Kürt halkına yönelik gerçekleştirilen vahşi katliamlara, 34 yıl önce, 16 Mart 1998 tarihinde Irak Kürdistan Bölgesi’ndeki Halepçe kentinde bir yenisi daha eklendi. İran-Irak savaşı dönemindeki bu katliam Saddam rejimi tarafından kimyasal silahlar ile gerçekleştirildi. Ölüm binlerce insanı elma kokusu ile buldu.
Emperyalistler kendi sefil çıkarları uğruna milyonlarca insana yönelik kimyasal silahlar, nükleer bombalar ve türlü silahlarla vahşice gerçekleştirilen onlarca katliama imza attılar. Halepçe’de gerçekleştirilen katliam da insanlık tarihine kazınan vahşi katliamlar arasında yer aldı. Yapılan incelemelerde “hardal gazı” olarak adlandırılan ve türü tespit edilememiş bir sinir gazı çeşidinin kullanıldığı raporlandı. Halepçe’de en az 12 bin kişi yaşamını yitirdi. Bu saldırının etkisi yalnızca bir günle kalmadı. Tıpkı nükleer silahların kullanıldığı saldırılarda olduğu gibi Halepçe halkı da on yıllarca bu kimyasal silahların etkisini hissetti. Hastalıklar çoğaldı, sağlıklı doğumlar gerçekleşemedi.

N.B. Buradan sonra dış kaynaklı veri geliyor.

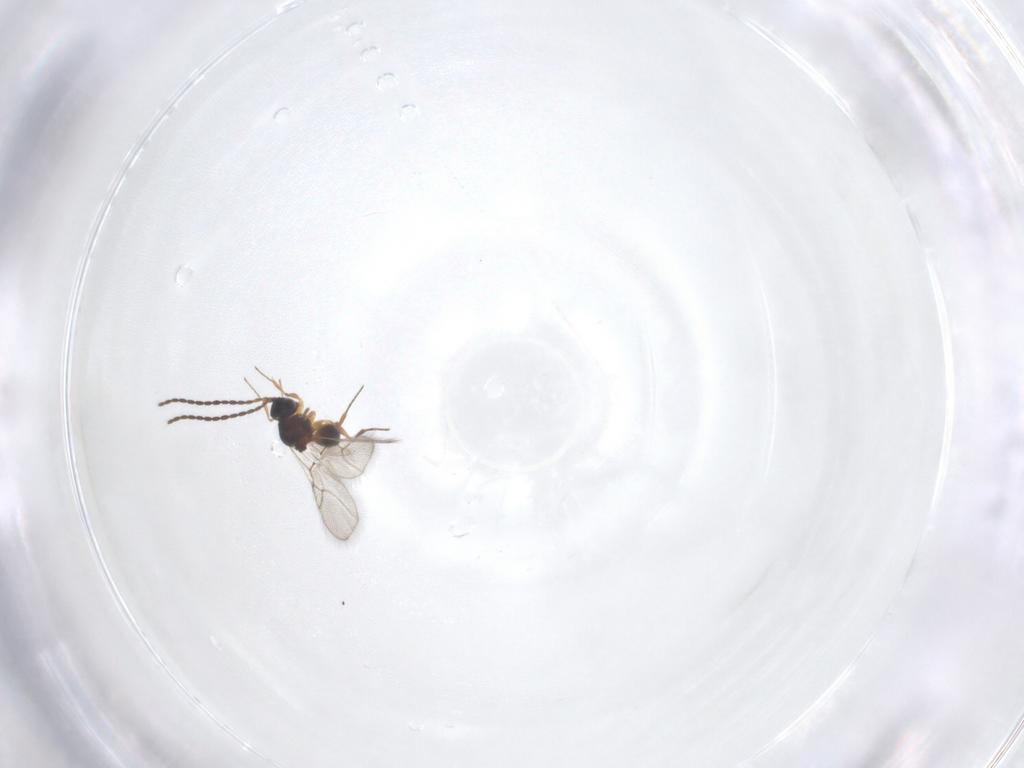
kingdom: Animalia
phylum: Arthropoda
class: Insecta
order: Hymenoptera
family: Figitidae
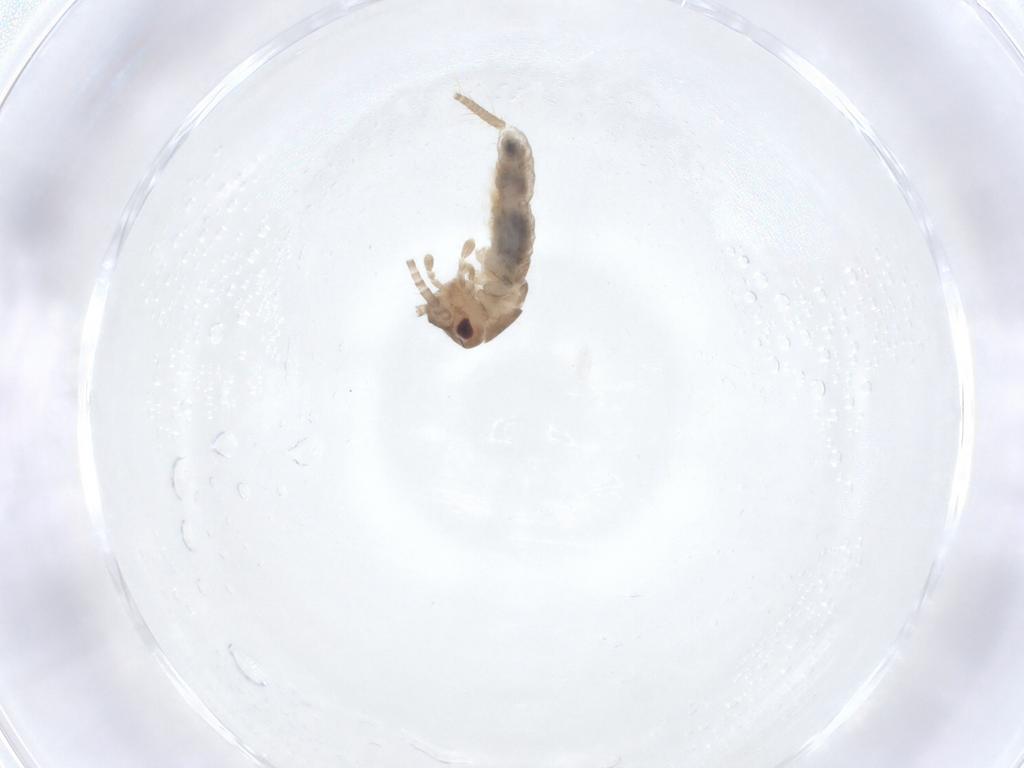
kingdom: Animalia
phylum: Arthropoda
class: Insecta
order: Orthoptera
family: Gryllidae
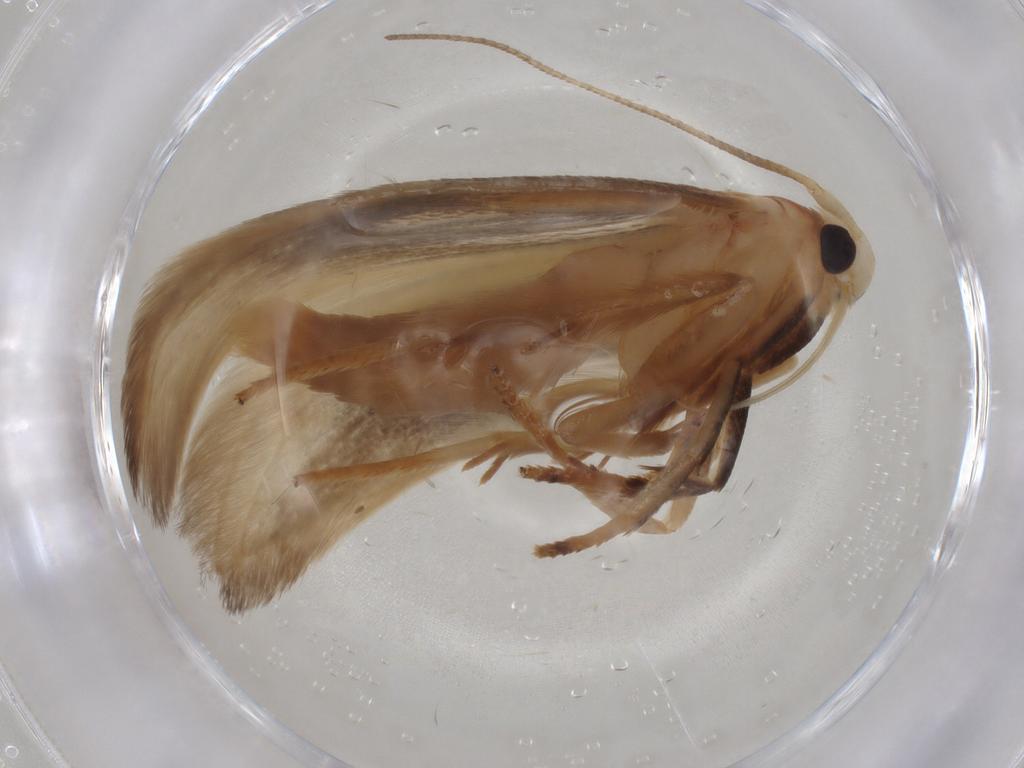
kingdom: Animalia
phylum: Arthropoda
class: Insecta
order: Lepidoptera
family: Geometridae
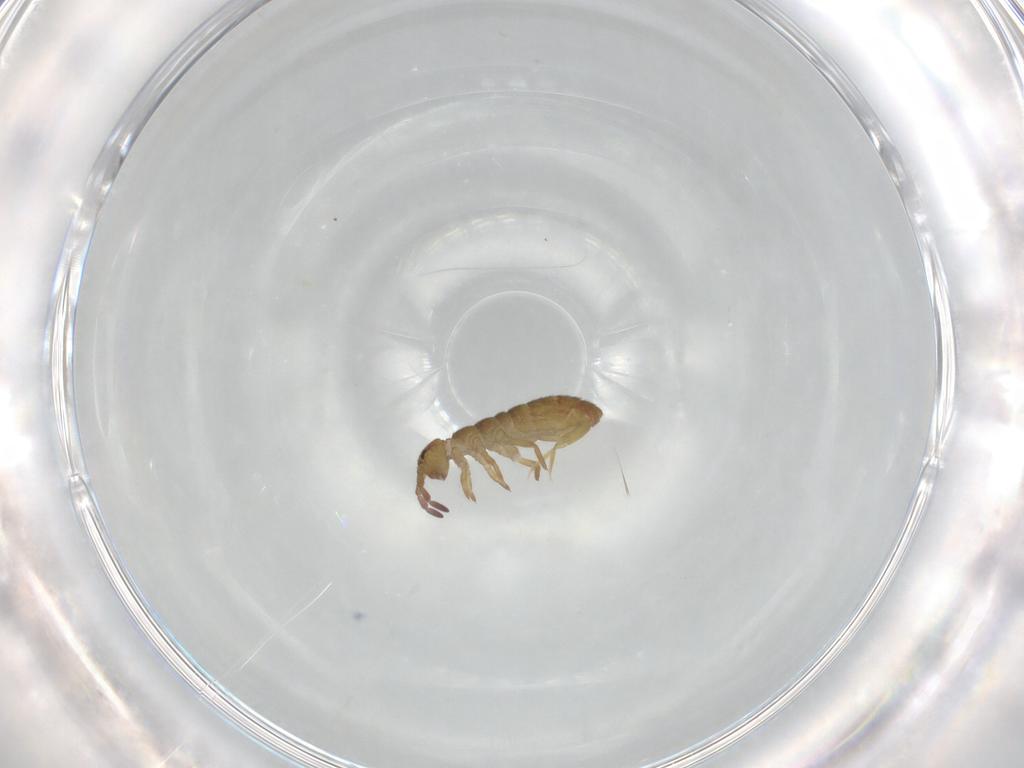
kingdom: Animalia
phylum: Arthropoda
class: Collembola
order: Entomobryomorpha
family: Isotomidae
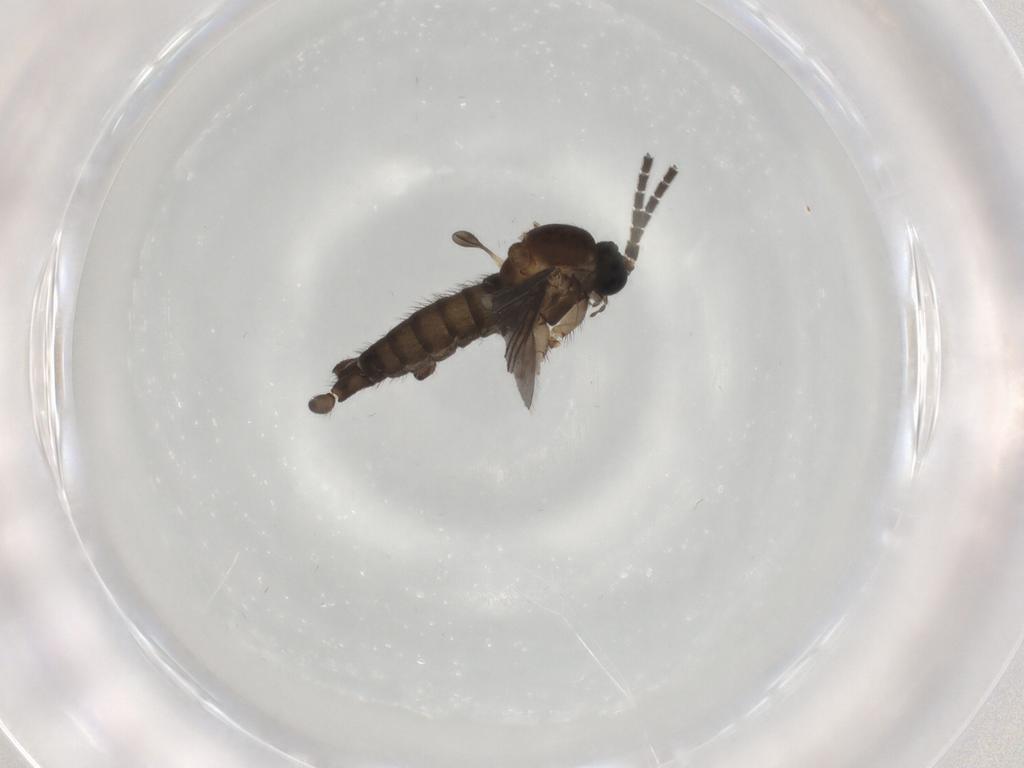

Kürt halkının o yıllarda yaşadığı zulüm yalnızca bir gün ile sınırlı değildi. Saddam rejiminin “Enfal Operasyonu” olarak adlandırdığı ve 29 Mart 1987 ve 23 Nisan 1989 tarihleri arasında yoğunlaşan saldırılarda, yüz binlerce (180 bin ile 210 bin arasında tahmin ediliyor) Kürt yaşamını yitirdi.
Kürt halkına yönelik imha, inkar ve asimilasyon politikalarına son!
Emperyalist devletlerin Ortadoğu’da yerüstü ve yeraltı kaynaklarına erişebilmek ve bölgede hakimiyet kurabilmek için on yıllardır sürdürdüğü savaşlar sonucunda halen başta Kürt halkı olmak üzere bölge halkları katledilmeye, göç yollarında ölmeye, özellikle kadınlar köle pazarlarında satılmaya devam ediyor.
Henüz 2014 yılında, daha Halepçe’de yaşananların acısı dinmemişken, emperyalistlerin kirli hedefleri için besleyip-büyüttüğü ve halkların başına bela ettiği IŞİD çetesi, Irak’ın Şengal bölgesinde Ezidi Kürtlere saldırdı. Binlerce Kürt kadını kaçırılıp köle olarak satıldı. Binlerce Ezidi erkek, kadın ve çocuk katledildi. Ya da Halepçe Katliamının tanınması için kanun teklifinin verildiği aynı Türkiye Büyük Millet Meclisi, 2018 yılında Efrin’e yönelik işgali de onayladı. Suriye sınırları içerisinde bulunan ve Kürt, Arap, Türkmen, Ermeni, Asuri halklarının yaşadığı Efrin’de, Türk sermaye devleti tarafından katliamlar gerçekleştirildi. Her senenin 16 Mart tarihinde Halepçe için timsah gözyaşları dökenler, Efrin’e yönelik gerçekleştirilen işgale alkış tuttular.
Kürt halkı on yıllardır imha, inkar ve asimilasyon politikalarına maruz bırakılıyor. Dersim’de, Şırnak’ta, Roboski’de, Sur’da ve daha pek çok yerde, yazmakla bitiremeyeceğimiz bu kanlı tarihin hesabını sormak için, Kürt halkına yönelik imha, inkar ve asimilasyon politikalarının son bulması için emperyalist-kapitalist düzeni tarihin çöplüğüne göndermekten başka bir çözüm yolu yok!